また、スギ花粉アレルゲンであるCrij1は分子量約40kDaの糖タンパク質、Crij2は分子量約37kDaの糖タンパク質であり、鼻粘膜等に付着すると生体外異物として認識され炎症反応を引き起こすものである。
【0004】
これらのアレルゲンは布団、枕、毛布、マットレス、ベッドマット、シーツ等の寝具及びそのカバー;布製のソファー、椅子、ベッド等の布製家具及び家具類のカバー;空気清浄機、エアコン、掃除機等のフィルター;カーシート、カーマット、チャイルドシート等の車内用品;ぬいぐるみ等の玩具;絨毯、カーテン、衣服、タオル等の繊維製品の繊維間に蓄積しやすい。

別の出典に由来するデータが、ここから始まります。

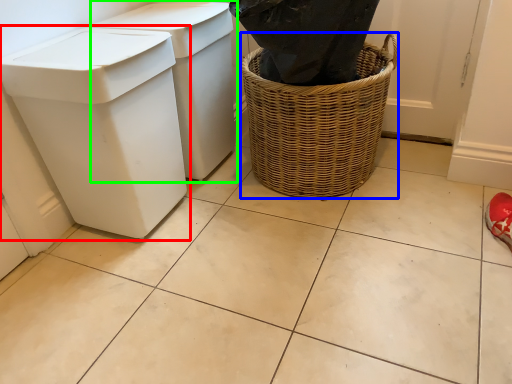
Question: Which object is positioned farthest from waste container (highlighted by a red box)? Select from basket container (highlighted by a blue box) and waste container (highlighted by a green box).

Choices:
 (A) basket container
 (B) waste container

Answer: (A)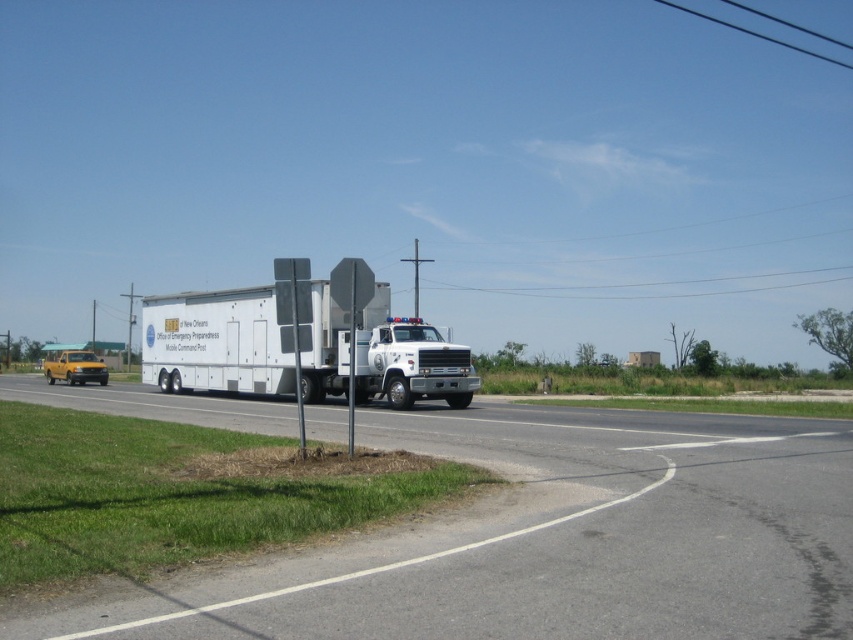
Question: Is asphalt road at center to the left of white matte trailer truck at center from the viewer's perspective?

Choices:
 (A) no
 (B) yes

Answer: (A)

Question: Which of the following is the farthest from the observer?

Choices:
 (A) (544, 531)
 (B) (287, 340)

Answer: (B)

Question: Is asphalt road at center closer to camera compared to white matte trailer truck at center?

Choices:
 (A) yes
 (B) no

Answer: (A)

Question: Can you confirm if asphalt road at center is positioned below white matte trailer truck at center?

Choices:
 (A) no
 (B) yes

Answer: (B)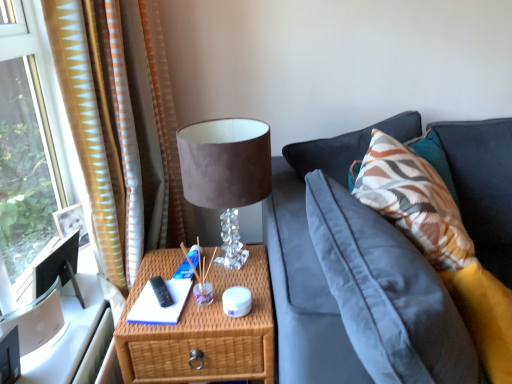
In order to click on gold striped curtain at left in this screenshot , I will do `click(121, 126)`.

Locate an element on the screen. The width and height of the screenshot is (512, 384). woven wood nightstand at lower center is located at coordinates (201, 329).

Which of these two, white paper at center or patterned fabric pillow at right, is bigger?

With larger size is patterned fabric pillow at right.

Does white paper at center turn towards patterned fabric pillow at right?

No, white paper at center is not aimed at patterned fabric pillow at right.

Is white paper at center next to patterned fabric pillow at right?

No, white paper at center is not next to patterned fabric pillow at right.

Is white paper at center outside of suede-like brown table lamp at upper center?

white paper at center is positioned outside suede-like brown table lamp at upper center.

Does white paper at center have a greater height compared to suede-like brown table lamp at upper center?

No, white paper at center is not taller than suede-like brown table lamp at upper center.

Does white paper at center have a greater width compared to suede-like brown table lamp at upper center?

In fact, white paper at center might be narrower than suede-like brown table lamp at upper center.

From the image's perspective, is white paper at center beneath suede-like brown table lamp at upper center?

Indeed, from the image's perspective, white paper at center is shown beneath suede-like brown table lamp at upper center.

Is gold striped curtain at left placed right next to suede-like brown table lamp at upper center?

No, gold striped curtain at left is not in contact with suede-like brown table lamp at upper center.

Is gold striped curtain at left taller than suede-like brown table lamp at upper center?

Yes, gold striped curtain at left is taller than suede-like brown table lamp at upper center.

How far apart are gold striped curtain at left and suede-like brown table lamp at upper center?

gold striped curtain at left is 36.32 centimeters from suede-like brown table lamp at upper center.

In the scene shown: In the image, is gold striped curtain at left positioned in front of or behind suede-like brown table lamp at upper center?

gold striped curtain at left is positioned farther from the viewer than suede-like brown table lamp at upper center.

Which object is more forward, suede-like brown table lamp at upper center or gold striped curtain at left?

Positioned in front is suede-like brown table lamp at upper center.

Can you confirm if suede-like brown table lamp at upper center is taller than gold striped curtain at left?

Incorrect, the height of suede-like brown table lamp at upper center is not larger of that of gold striped curtain at left.

Locate an element on the screen. curtain behind the suede-like brown table lamp at upper center is located at coordinates (121, 126).

Does white paper at center have a smaller size compared to woven wood nightstand at lower center?

Correct, white paper at center occupies less space than woven wood nightstand at lower center.

Locate an element on the screen. book behind the woven wood nightstand at lower center is located at coordinates (159, 304).

Visually, is white paper at center positioned to the left or to the right of woven wood nightstand at lower center?

Clearly, white paper at center is on the left of woven wood nightstand at lower center in the image.

Considering the sizes of objects white paper at center and woven wood nightstand at lower center in the image provided, who is taller, white paper at center or woven wood nightstand at lower center?

With more height is woven wood nightstand at lower center.

Is white paper at center surrounded by woven wood nightstand at lower center?

Yes, woven wood nightstand at lower center is surrounding white paper at center.

From the image's perspective, which one is positioned higher, woven wood nightstand at lower center or white paper at center?

white paper at center, from the image's perspective.

Is woven wood nightstand at lower center smaller than white paper at center?

No.

Which object is further away from the camera, patterned fabric pillow at right or gold striped curtain at left?

gold striped curtain at left is behind.

In the scene shown: Which object is thinner, patterned fabric pillow at right or gold striped curtain at left?

gold striped curtain at left is thinner.

Measure the distance between patterned fabric pillow at right and gold striped curtain at left.

patterned fabric pillow at right is 31.60 inches from gold striped curtain at left.

Can you confirm if patterned fabric pillow at right is taller than gold striped curtain at left?

No, patterned fabric pillow at right is not taller than gold striped curtain at left.

This screenshot has height=384, width=512. Find the location of `pillow above the white paper at center (from a real-world perspective)`. pillow above the white paper at center (from a real-world perspective) is located at coordinates (413, 201).

Locate an element on the screen. table lamp that appears in front of the white paper at center is located at coordinates (226, 173).

From the image, which object appears to be farther from patterned fabric pillow at right, white paper at center or suede-like brown table lamp at upper center?

Based on the image, white paper at center appears to be further to patterned fabric pillow at right.

Considering their positions, is patterned fabric pillow at right positioned further to white paper at center than suede-like brown table lamp at upper center?

The object further to white paper at center is patterned fabric pillow at right.

In the scene shown: From the image, which object appears to be nearer to suede-like brown table lamp at upper center, gold striped curtain at left or white paper at center?

The object closer to suede-like brown table lamp at upper center is gold striped curtain at left.

When comparing their distances from gold striped curtain at left, does woven wood nightstand at lower center or patterned fabric pillow at right seem further?

Based on the image, patterned fabric pillow at right appears to be further to gold striped curtain at left.

From the image, which object appears to be nearer to woven wood nightstand at lower center, white paper at center or gold striped curtain at left?

Based on the image, white paper at center appears to be nearer to woven wood nightstand at lower center.

Looking at the image, which one is located further to patterned fabric pillow at right, suede-like brown table lamp at upper center or woven wood nightstand at lower center?

woven wood nightstand at lower center is further to patterned fabric pillow at right.

Looking at the image, which one is located closer to gold striped curtain at left, patterned fabric pillow at right or suede-like brown table lamp at upper center?

suede-like brown table lamp at upper center is closer to gold striped curtain at left.

Looking at the image, which one is located further to patterned fabric pillow at right, white paper at center or gold striped curtain at left?

Among the two, gold striped curtain at left is located further to patterned fabric pillow at right.

You are a GUI agent. You are given a task and a screenshot of the screen. Output one action in this format:
    pyautogui.click(x=<x>, y=<y>)
    Task: Click on the book that lies between suede-like brown table lamp at upper center and woven wood nightstand at lower center from top to bottom
    
    Given the screenshot: What is the action you would take?
    pyautogui.click(x=159, y=304)

Where is `table lamp located between woven wood nightstand at lower center and patterned fabric pillow at right in the left-right direction`? table lamp located between woven wood nightstand at lower center and patterned fabric pillow at right in the left-right direction is located at coordinates (226, 173).

In order to click on nightstand between gold striped curtain at left and patterned fabric pillow at right in the horizontal direction in this screenshot , I will do `click(201, 329)`.

Where is `nightstand between white paper at center and patterned fabric pillow at right from left to right`? The width and height of the screenshot is (512, 384). nightstand between white paper at center and patterned fabric pillow at right from left to right is located at coordinates (201, 329).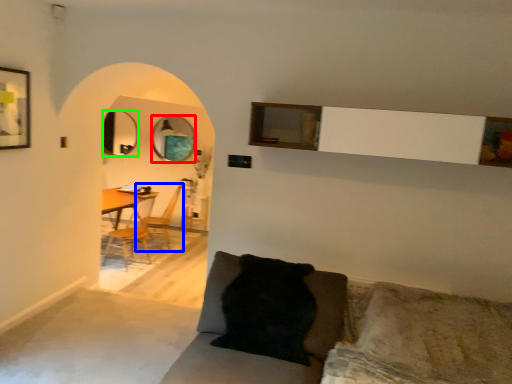
Question: Estimate the real-world distances between objects in this image. Which object is closer to mirror (highlighted by a red box), armchair (highlighted by a blue box) or mirror (highlighted by a green box)?

Choices:
 (A) armchair
 (B) mirror

Answer: (B)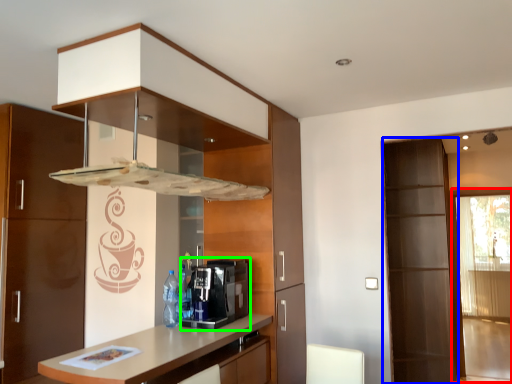
Question: Based on their relative distances, which object is farther from screen door (highlighted by a red box)? Choose from screen door (highlighted by a blue box) and coffee machine (highlighted by a green box).

Choices:
 (A) screen door
 (B) coffee machine

Answer: (B)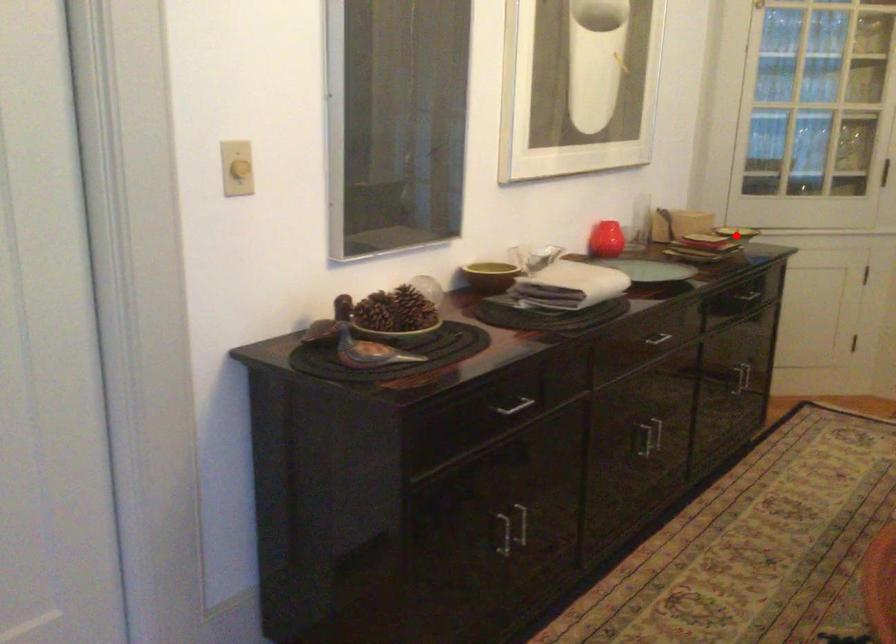
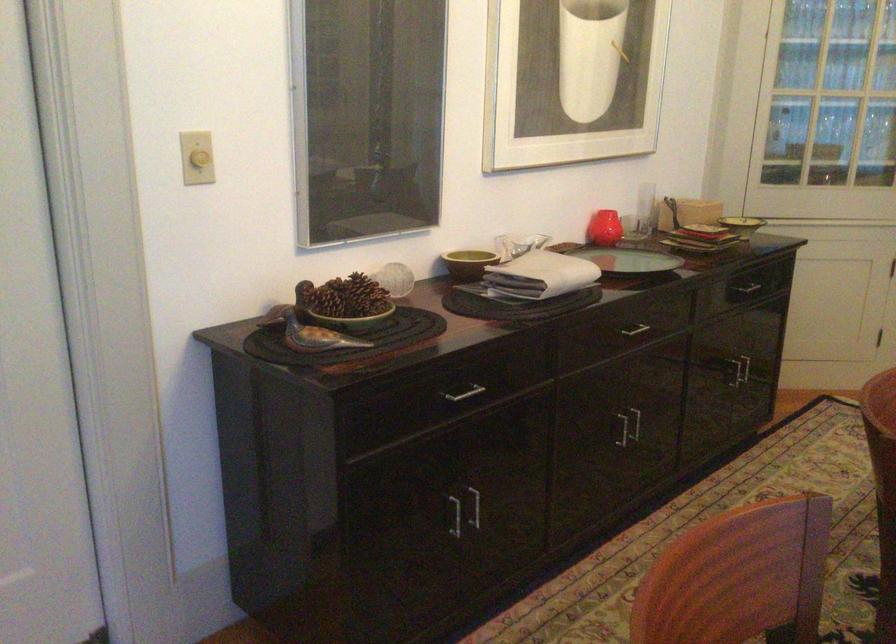
In the second image, find the point that corresponds to the highlighted location in the first image.

(742, 225)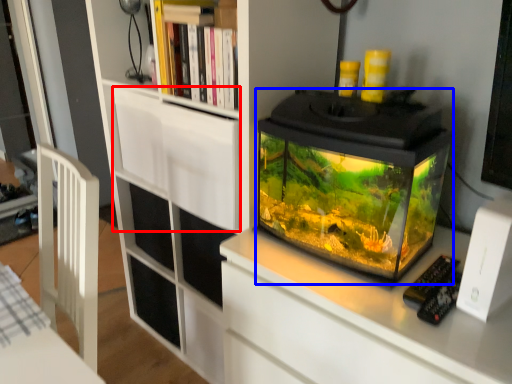
Question: Among these objects, which one is nearest to the camera, drawer (highlighted by a red box) or glass box (highlighted by a blue box)?

Choices:
 (A) drawer
 (B) glass box

Answer: (B)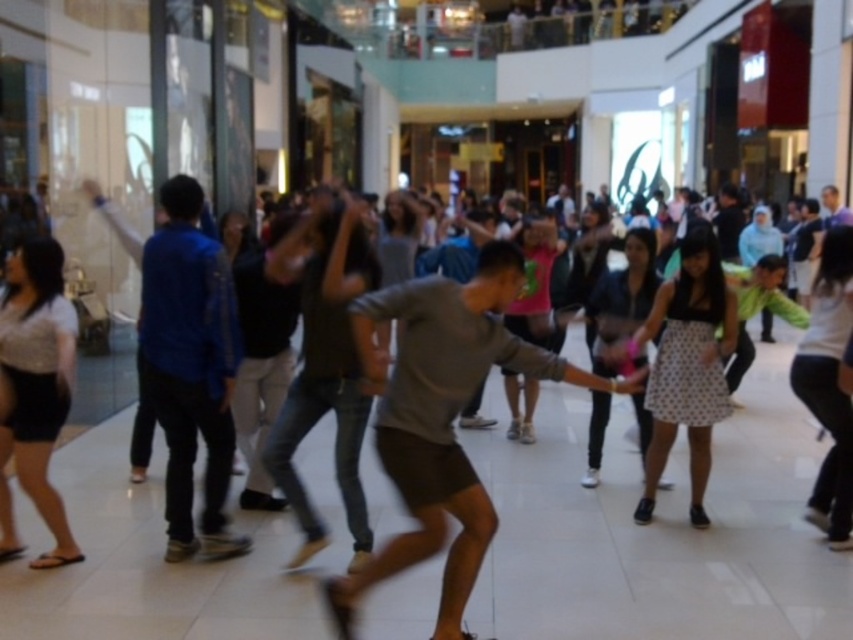
Can you confirm if gray matte shirt at center is thinner than blue cotton shirt at left?

No.

Between point (474, 515) and point (204, 273), which one is positioned behind?

Positioned behind is point (204, 273).

Which is behind, point (440, 342) or point (178, 392)?

Point (178, 392)

Find the location of a particular element. gray matte shirt at center is located at coordinates (440, 419).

とりわけ、アレルゲンが蓄積した寝具に長時間接触すると、寝ているときにアレルギー症状が出てきた場合に睡眠が妨げられ、更に著しく健康を損なうことから、アレルギー疾患を持つ患者にとっては最もアレルゲン低減化が望まれている。
【0005】
アレルギー疾患の症状を軽減又は新たな感作を防ぐためには、生活空間から完全にアレルゲンを取り除くか、又は、アレルゲンを変性させる等して不活性化させることが必要となる。
【0006】
このうち生活空間からアレルゲンを取り除く方法として、特開昭62−213707号公報には寝具カバーの布帛の目を一定の大きさに制御したものが開示されており、また、特公平7−32735号公報には布帛と中綿の固定方法を制御して、ダニ類が布団の中に通過しないような技術が開示されており、実際に製品化されている。しかしながら、これらの寝具類では、ダニ類は通過できないものの、アレルゲンとなるダニの死骸や糞等の大きさはダニ類自体の1/10以下の大きさであり、また、これらのアレルゲンは物理的な衝撃でバラバラになり更に細かくなることから、これらのアレルゲンの侵入を抑えることはできず充分なアレルゲンの軽減効果は得られなかった。ましてや、寝具内部ではなく室内外から降りかかる塵ゴミ中のアレルゲンに対してはなんらの効果を発揮するものではなかった。
【0007】
一方、種々のアレルゲンを不活性化させる方法が検討されているが、従来のアレルゲン低減化法は、例えばアレルゲン低減化成分をスプレーで噴霧する等、水溶液中のアレルゲンを低減化する方法がほとんどであった。しかしながら、これらの方法は、手間がかかるだけでなく均一な処理を施すのは難しく、更に処理をするまではアレルゲンに汚染された場所は常に人体に悪影響を及ぼす等の問題点があった。
【0008】
【発明が解決しようとする課題】
本発明は、上記現状に鑑み、改めてアレルゲン低減化処理を施すことなく繊維に付着したアレルゲンを通常使用される湿度下において自動的に低減化することができ、更に簡便な操作によりアレルゲン低減化機能を回復させることができるアレルゲン低減化繊維を提供することを目的とする。
【0009】
【課題を解決するための手段】
本発明は、絶対湿度50g/m3以下の雰囲気下において、アレルゲン低減化効果を発揮しうるアレルゲン低減化繊維において、吸湿性化合物を含有することを特徴とする。以下に本発明を詳述する。
【0010】
本発明のアレルゲン低減化繊維は、アレルゲン低減化効果を有する。
本明細書においてアレルゲン低減化効果とは、アレルゲン、特にヒョウヒダニアレルゲン(Derp 1、Der f 2等)、スギ花粉アレルゲン(Crij 1、Cri j 2)、犬又は猫由来アレルゲン(Can f 1、Fel d 1)等のアレルゲンが、アレルゲン低減化繊維と接触して変性や吸着を起こすことにより、それらのアレルゲンの特異抗体との反応性を抑制される効果をいう。
【0011】
かかるアレルゲン低減化効果を確認する手法としては、例えば、ELISAキット(例えば、LCDアレルギー研究所社製)を用いてELISA法によりアレルゲンの量を測定する方法等が挙げられる。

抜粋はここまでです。